At the full hearing on 11 October 2018, the Upper Tribunal disagreed with the Home Office, finding that if QH had received proper notice, he likely would have had time to secure legal advice and funding to issue a judicial review claim to prevent his removal to Germany, whereupon the Upper Tribunal would likely have held the decision of the Home Office to remove QH to Germany to be unlawful.
In his judgment, Mr Justice William Davis took the view that:
“[T]he main planks of the SSHD’s case in justifying the removal decision in a judicial review of the decision before the Upper Tribunal would not have withstood proper scrutiny. The mere fact that the Applicant by then was within the jurisdiction of Germany would not have tipped the balance. The principle of comity is important. Of greater importance is the need for UK courts and tribunals to uphold the human rights of those within their jurisdiction even if the interference with those human rights has led to the removal of the individual to a third country.”

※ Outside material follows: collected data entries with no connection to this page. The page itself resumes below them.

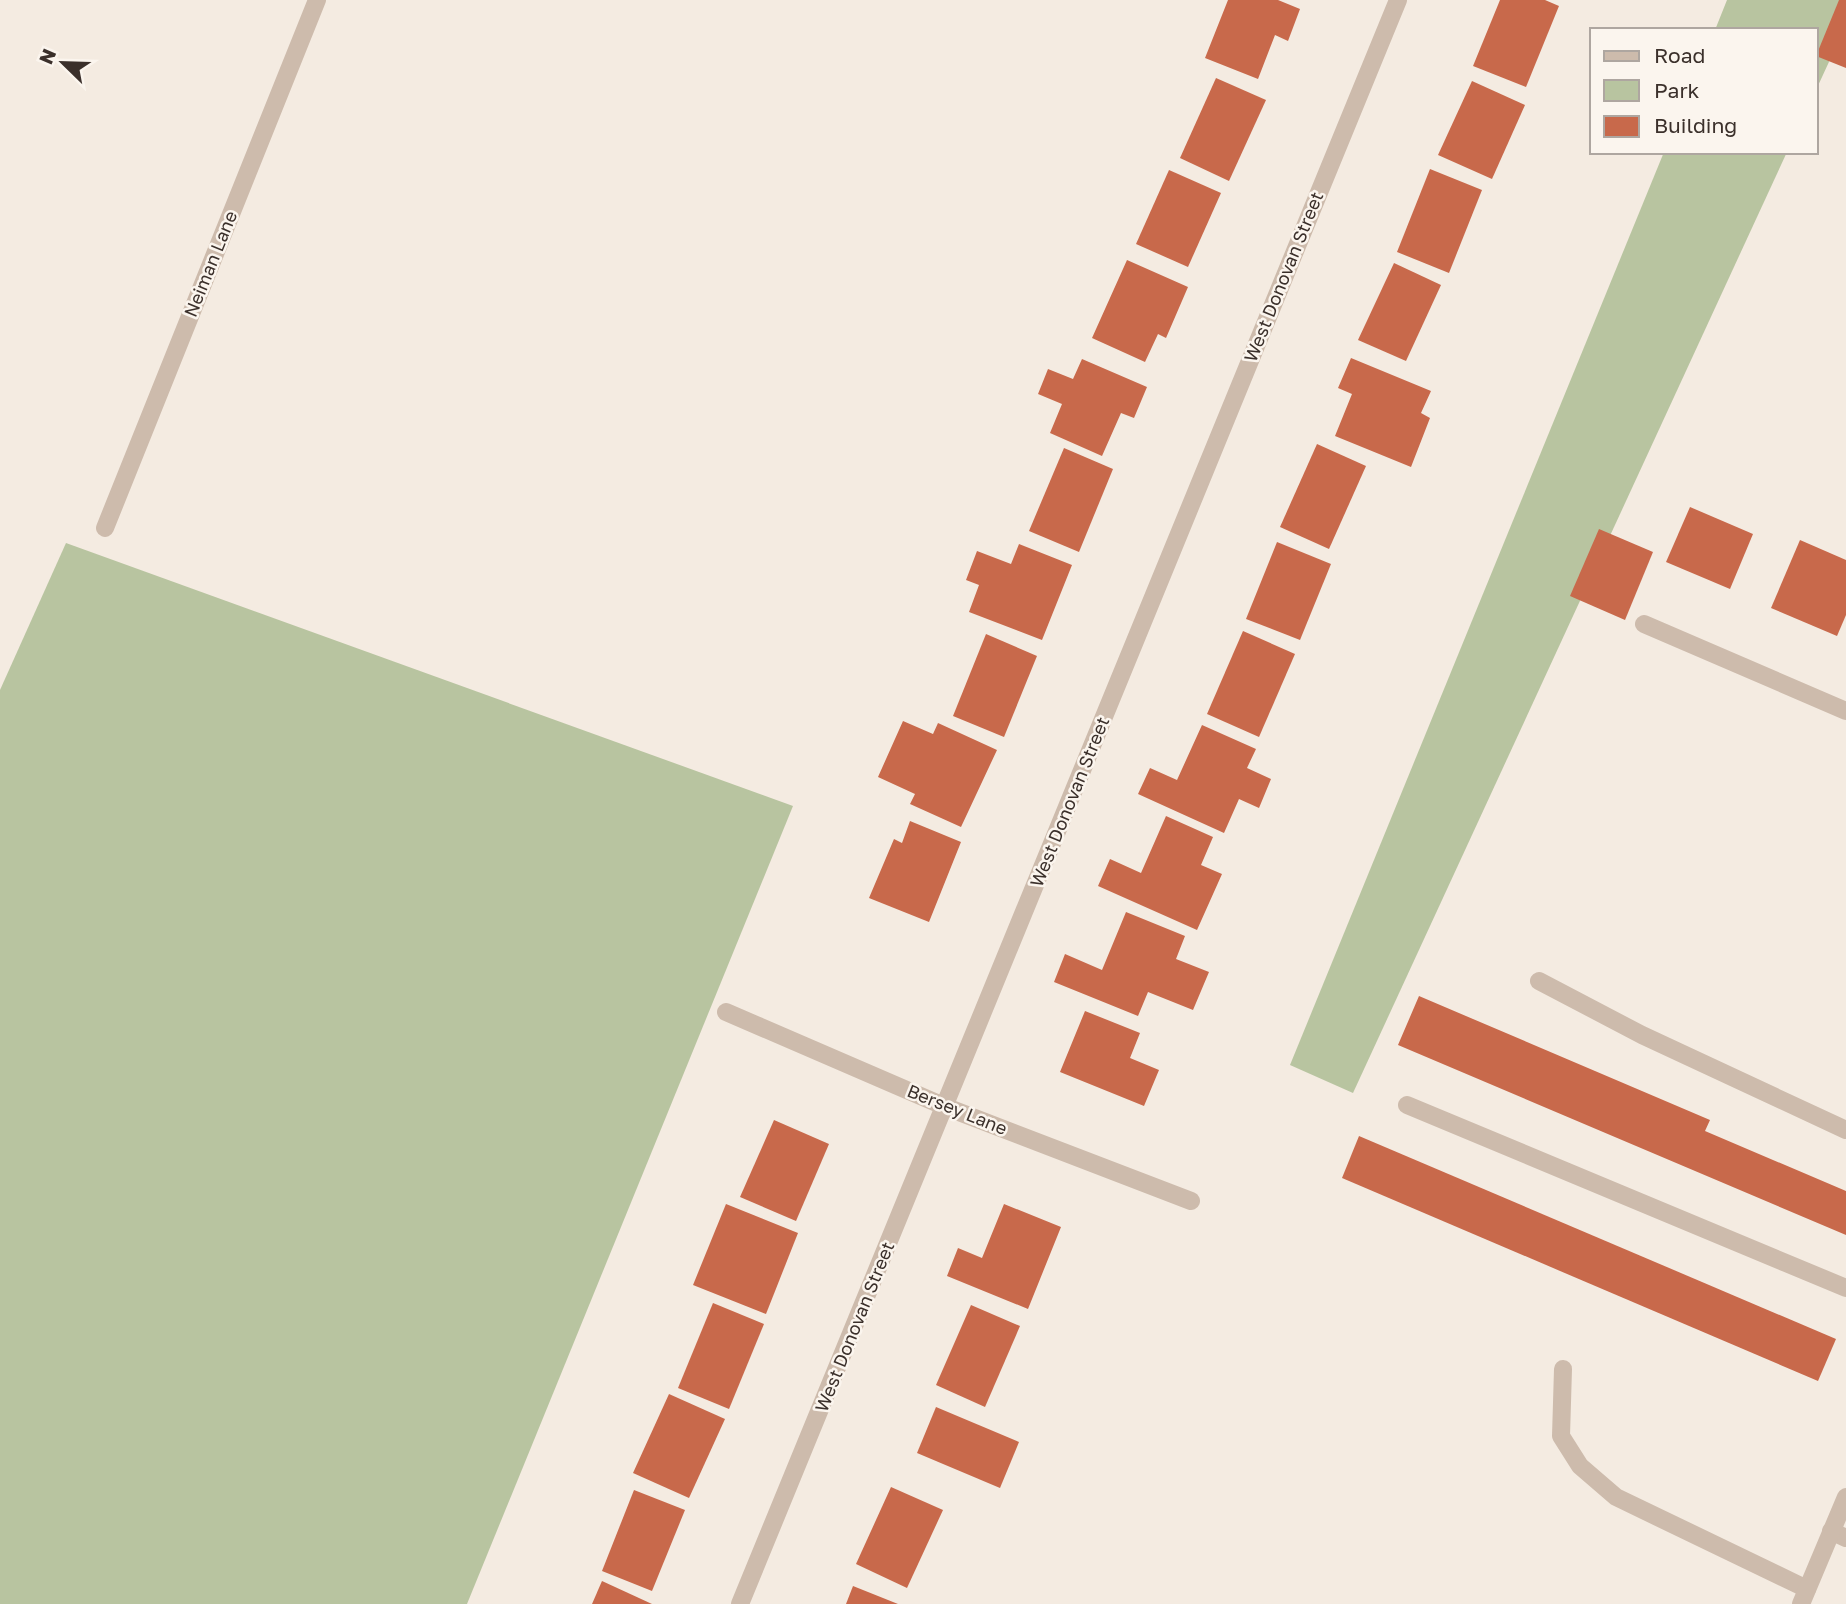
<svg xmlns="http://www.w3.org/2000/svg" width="1846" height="1604" font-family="'Golos Text',sans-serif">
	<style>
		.green { fill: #b8c4a0 }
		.building { fill: #c8694b }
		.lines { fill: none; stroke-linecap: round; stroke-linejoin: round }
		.service { stroke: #cdbbac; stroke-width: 18 }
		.minor { stroke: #cdbbac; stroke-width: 18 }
		.labels { text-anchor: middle; stroke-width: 5; stroke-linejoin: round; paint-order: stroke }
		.street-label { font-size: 18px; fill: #3b302b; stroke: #fbf5ee }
	</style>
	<rect width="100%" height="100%" fill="#f4ebe1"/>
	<g class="green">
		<path d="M 1727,0 L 1846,0 L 1846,25 L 1816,90 L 1816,30 L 1715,30 Z"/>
		<path d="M 1664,152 L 1787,152 L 1353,1093 L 1290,1065 Z"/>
		<path d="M 66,543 L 793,806 L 467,1604 L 0,1604 L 0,690 Z"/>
	</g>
	<g class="building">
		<path d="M 1228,0 L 1278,0 L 1300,9 L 1288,41 L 1275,35 L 1258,79 L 1205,58 Z"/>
		<path d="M 1500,0 L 1545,0 L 1559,6 L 1526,87 L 1473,66 Z"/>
		<path d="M 1839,0 L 1846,0 L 1846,68 L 1816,56 Z"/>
		<path d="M 1216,78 L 1266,100 L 1229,181 L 1180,158 Z"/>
		<path d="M 1472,81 L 1525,105 L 1492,179 L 1438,155 Z"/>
		<path d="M 1430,169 L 1482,190 L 1449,273 L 1397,252 Z"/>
		<path d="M 1169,170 L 1221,193 L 1188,267 L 1136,244 Z"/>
		<path d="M 1127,260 L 1188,287 L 1166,338 L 1158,334 L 1145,362 L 1092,338 Z"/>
		<path d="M 1394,263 L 1441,285 L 1406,361 L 1358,340 Z"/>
		<path d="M 1351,358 L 1431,391 L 1421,413 L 1430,418 L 1411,467 L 1335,436 L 1352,394 L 1338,388 Z"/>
		<path d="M 1082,359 L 1147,387 L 1134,418 L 1121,413 L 1102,456 L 1050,433 L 1062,404 L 1038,394 L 1048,369 L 1073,379 Z"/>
		<path d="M 1317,444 L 1366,466 L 1329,549 L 1280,527 Z"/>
		<path d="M 1064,448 L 1113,469 L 1079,552 L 1029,531 Z"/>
		<path d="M 1690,507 L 1753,534 L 1730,589 L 1666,562 Z"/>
		<path d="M 1599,529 L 1653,552 L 1625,620 L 1570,596 Z"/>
		<path d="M 1800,540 L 1846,560 L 1846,615 L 1837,636 L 1771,608 Z"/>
		<path d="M 1277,542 L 1331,564 L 1300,640 L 1246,619 Z"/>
		<path d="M 1019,544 L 1072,565 L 1042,640 L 969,612 L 979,585 L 966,580 L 977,551 L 1011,564 Z"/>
		<path d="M 1243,631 L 1295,654 L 1259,737 L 1207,714 Z"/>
		<path d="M 986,634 L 1037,656 L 1004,737 L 953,716 Z"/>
		<path d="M 903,721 L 933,734 L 938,723 L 997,750 L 961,827 L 910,804 L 915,794 L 878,777 Z"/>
		<path d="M 1202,725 L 1256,749 L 1247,768 L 1271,779 L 1259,808 L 1239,799 L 1224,833 L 1138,794 L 1150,768 L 1177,780 Z"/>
		<path d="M 1166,816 L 1213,837 L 1201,865 L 1222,874 L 1197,930 L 1098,886 L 1110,859 L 1141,873 Z"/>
		<path d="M 910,821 L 961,842 L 929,922 L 869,898 L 894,839 L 902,843 Z"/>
		<path d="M 1126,912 L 1185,936 L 1176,959 L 1209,972 L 1193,1010 L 1148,992 L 1138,1016 L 1054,982 L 1065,954 L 1102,970 Z"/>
		<path d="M 1419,996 L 1710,1120 L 1705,1131 L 1846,1191 L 1846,1235 L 1398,1045 Z"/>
		<path d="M 1085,1011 L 1140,1033 L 1130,1058 L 1159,1070 L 1144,1106 L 1060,1072 Z"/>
		<path d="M 774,1120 L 829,1144 L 796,1221 L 740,1197 Z"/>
		<path d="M 1359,1136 L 1836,1339 L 1818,1381 L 1342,1178 Z"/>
		<path d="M 726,1204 L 798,1233 L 766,1314 L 693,1285 Z"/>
		<path d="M 1004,1204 L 1061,1227 L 1028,1309 L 947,1276 L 958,1248 L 982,1258 Z"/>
		<path d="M 713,1303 L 764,1324 L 729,1409 L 678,1388 Z"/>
		<path d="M 971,1305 L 1020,1326 L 985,1407 L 936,1385 Z"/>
		<path d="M 669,1394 L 725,1419 L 689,1498 L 633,1473 Z"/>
		<path d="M 936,1407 L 1019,1442 L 1000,1488 L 917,1453 Z"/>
		<path d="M 891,1487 L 943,1510 L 907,1588 L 856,1564 Z"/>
		<path d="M 634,1490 L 685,1510 L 652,1591 L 602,1571 Z"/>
		<path d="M 602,1581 L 652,1604 L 592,1604 Z"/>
		<path d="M 853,1586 L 898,1604 L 846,1604 Z"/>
	</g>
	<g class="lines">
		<g class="service">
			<path d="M 1644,624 L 1846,711"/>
			<path d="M 1539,981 L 1642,1035 L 1846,1130"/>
			<path d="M 1407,1105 L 1846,1288"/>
			<path d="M 1563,1369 L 1561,1436 L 1580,1466 L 1616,1497 L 1807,1589"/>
			<path d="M 1831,1531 L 1846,1538"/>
		</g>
		<g class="minor">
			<path d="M 105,528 L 317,0"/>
			<path d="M 726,1012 L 946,1107 L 1191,1201"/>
			<path d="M 740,1604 L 1398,0"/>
			<path d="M 1801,1604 L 1846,1497"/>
		</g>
	</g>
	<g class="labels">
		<g class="street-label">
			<text transform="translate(211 264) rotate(-68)" y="6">Neiman Lane</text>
			<text transform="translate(1284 277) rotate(-68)" y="6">West Donovan Street</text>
			<text transform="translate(1070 802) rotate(-68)" y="6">West Donovan Street</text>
			<text transform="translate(957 1110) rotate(22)" y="6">Bersey Lane</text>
			<text transform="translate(855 1327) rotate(-68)" y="6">West Donovan Street</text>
		</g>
	</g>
	<rect x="1590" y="28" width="228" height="126" fill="#fbf5ee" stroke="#aea6a0" stroke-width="2"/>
	<rect x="1604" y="51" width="35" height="10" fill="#cdbbac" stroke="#aea6a0" stroke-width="2"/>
	<text x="1654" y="63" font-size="21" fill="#3b302b">Road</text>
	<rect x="1604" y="80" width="35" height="21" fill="#b8c4a0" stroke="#aea6a0" stroke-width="2"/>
	<text x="1654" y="98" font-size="21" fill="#3b302b">Park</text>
	<rect x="1604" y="116" width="35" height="21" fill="#c8694b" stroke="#aea6a0" stroke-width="2"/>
	<text x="1654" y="133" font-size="21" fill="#3b302b">Building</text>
	<g transform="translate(63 63) rotate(293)" stroke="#fbf5ee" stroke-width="5" paint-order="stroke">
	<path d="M0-5L12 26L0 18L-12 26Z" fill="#3b302b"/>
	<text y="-10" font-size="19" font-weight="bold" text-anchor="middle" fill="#3b302b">N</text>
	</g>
</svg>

Hannah Baynes, solicitor for QH said:
“I am delighted that the Court has agreed that the Home Office should take steps to return my client to the UK to live with his uncle, after more than a year living in Germany. Even though the Home Office accepted that my client’s removal breached their own policy, they said that it didn’t make any difference as he would have been removed anyway. The Court disagreed, accepting that my client was unlawfully removed from the UK to Germany as a child.
“This is an important and unprecedented result, and it means that my client will be able to have his asylum claim processed in the UK and to resume his recovery from his past experiences of torture in Afghanistan. The detrimental impact on my client resulting from being wrongfully removed to Germany and separated from his family and support network in the UK has been significant. I hope that the Court’s decision here will make the Home Office wake up to the reality that their administrative errors have serious repercussions, affecting real people, and that proper consideration in the future will mean that other vulnerable children are not wrongfully removed from the UK”.
QH is represented by Hannah Baynes and Helen Baron of the Harrow Public Law Team at Duncan Lewis Solicitors, instructing Sonali Naik QC and Greg Ó Ceallaigh both of the Garden Court Chambers Immigration Team.